On 07/29/2010 07:02 AM, Alex Brollo wrote:
2010/7/28 Lars Aronsson <lars@aronsson.se mailto:lars@aronsson.se>
Wiktionary can need many things, coverage of common words as well as examples of how to use uncommon words. From the Swedish Wikisource, I extracted the body text and made a word frequency list,
This is very interesting. Can you tell us more details about? has been the job documented (in English, Swedish is "a little difficult" for me...) somewhere? I can produce lists by my rought script, but it works on raw wiki code and the result is "dirty" - it contains markup words, and obviously all wrong words too (seaching for wrong words was my fisrt aim...). Did you work on html dump perhaps?
My code for extracting the body text from the XML dumps has not been published. But Erik Zachte has published his code for extracting "readable text", and maybe you can use that. See http://stats.wikimedia.org/scripts.zip It's only a lot of regular expressions and substitutions.

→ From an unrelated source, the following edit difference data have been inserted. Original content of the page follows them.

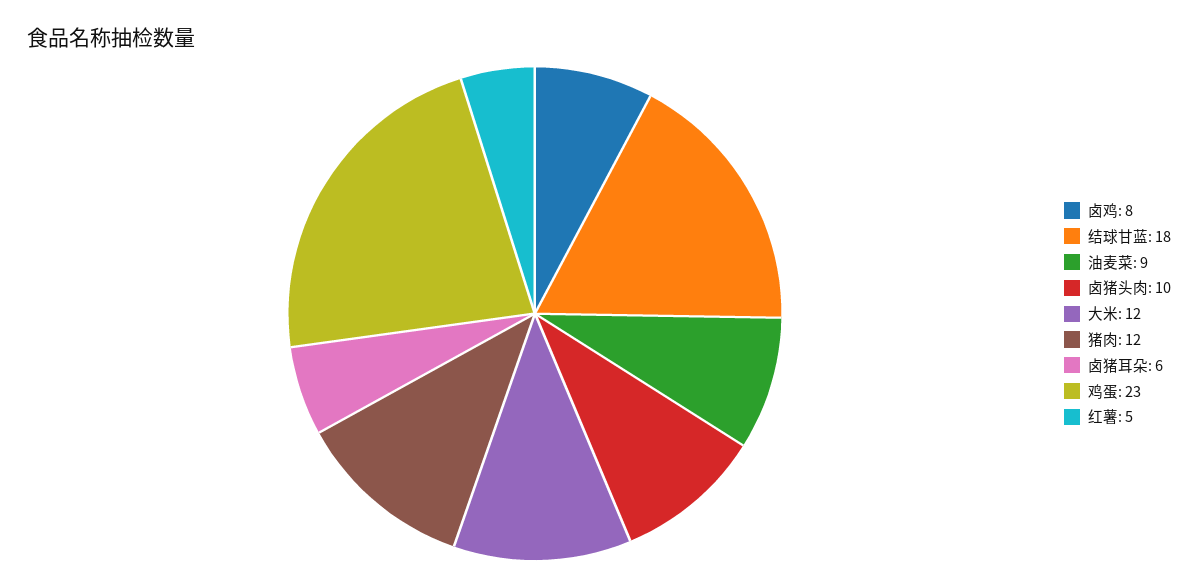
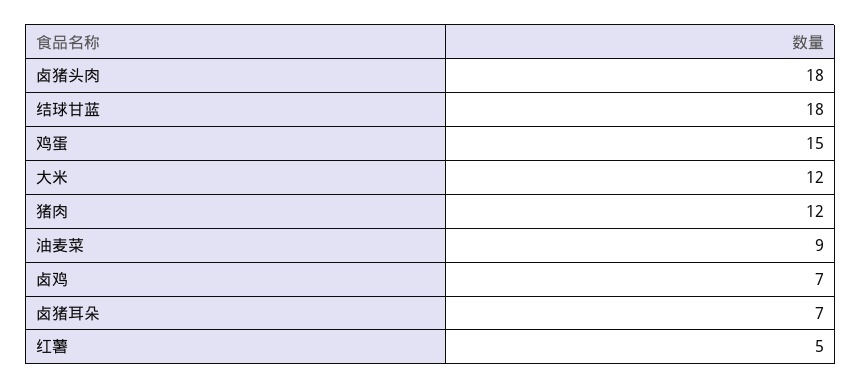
卤鸡: 8 -> 7
卤猪头肉: 10 -> 18
卤猪耳朵: 6 -> 7
鸡蛋: 23 -> 15

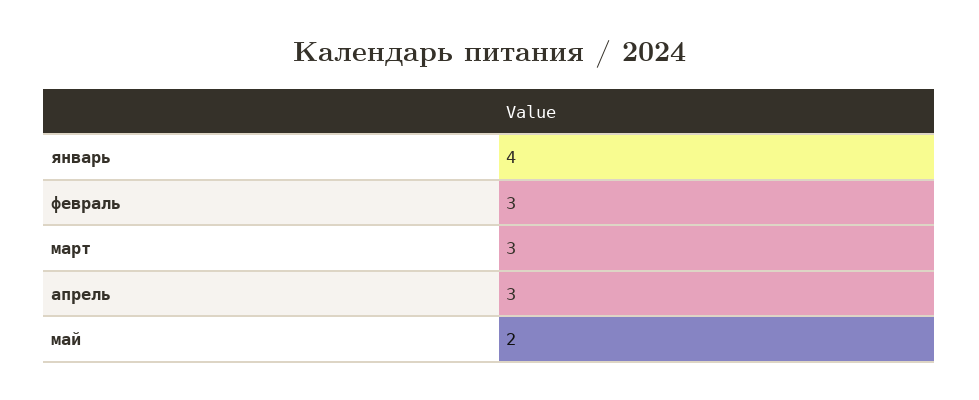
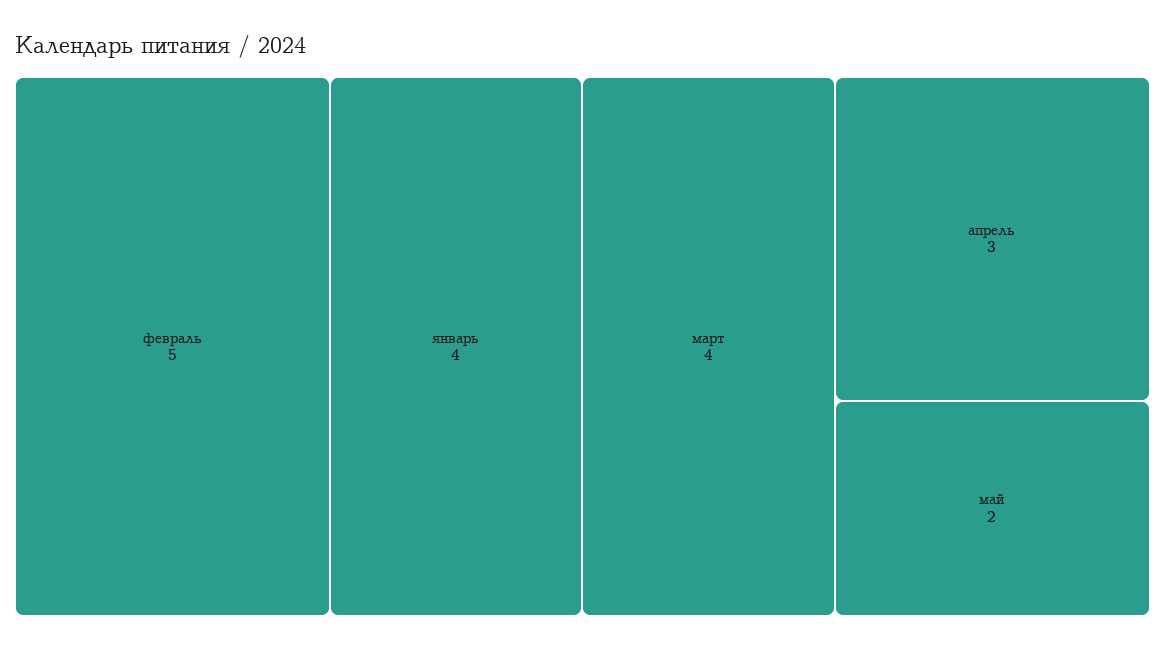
февраль: 3 -> 5
март: 3 -> 4

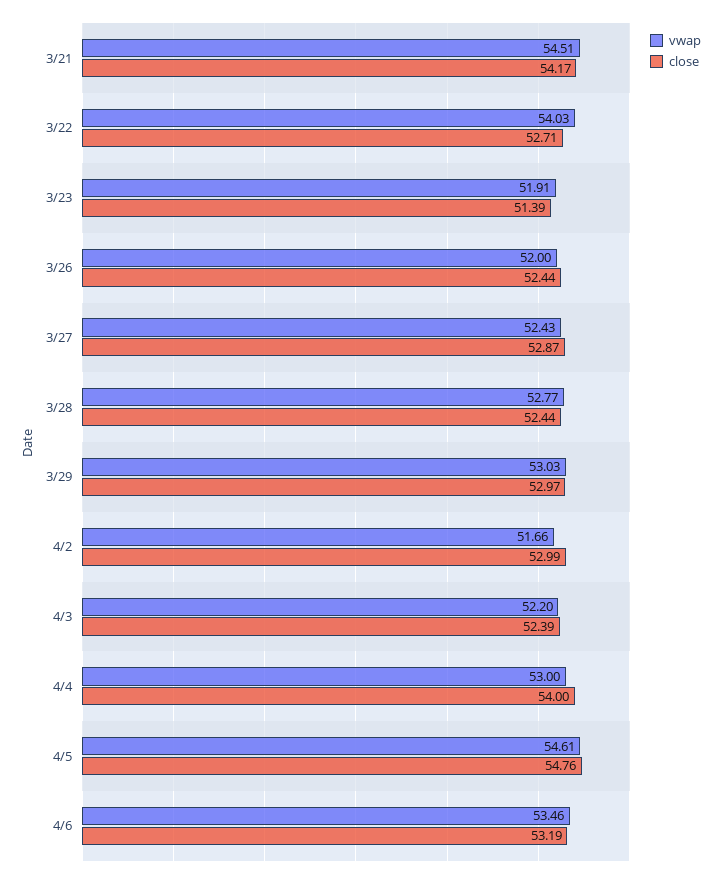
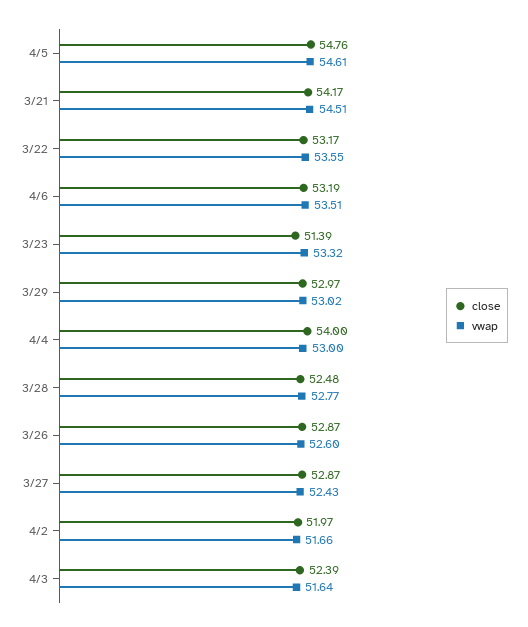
vwap, 3/22: 54.03 -> 53.55
close, 3/22: 52.71 -> 53.17
vwap, 3/23: 51.91 -> 53.32
vwap, 3/26: 52 -> 52.6
close, 3/26: 52.44 -> 52.87
close, 3/28: 52.44 -> 52.48
vwap, 3/29: 53.03 -> 53.02
close, 4/2: 52.99 -> 51.97
vwap, 4/3: 52.2 -> 51.64
vwap, 4/6: 53.46 -> 53.51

After the body text has been extracted, you can either fold case (so Madrid becomes madrid) or not, you can either remove interpunctiation (so e.g. becomes e g) or not, depending on how you want to treat proper names and abbreviations. I use simple "sed" expressions for this. If you don't fold case and don't remove interpunctuation, you will get a lot of false entries where sentences meet, e.g. both "this." and "this", both "after" and "After".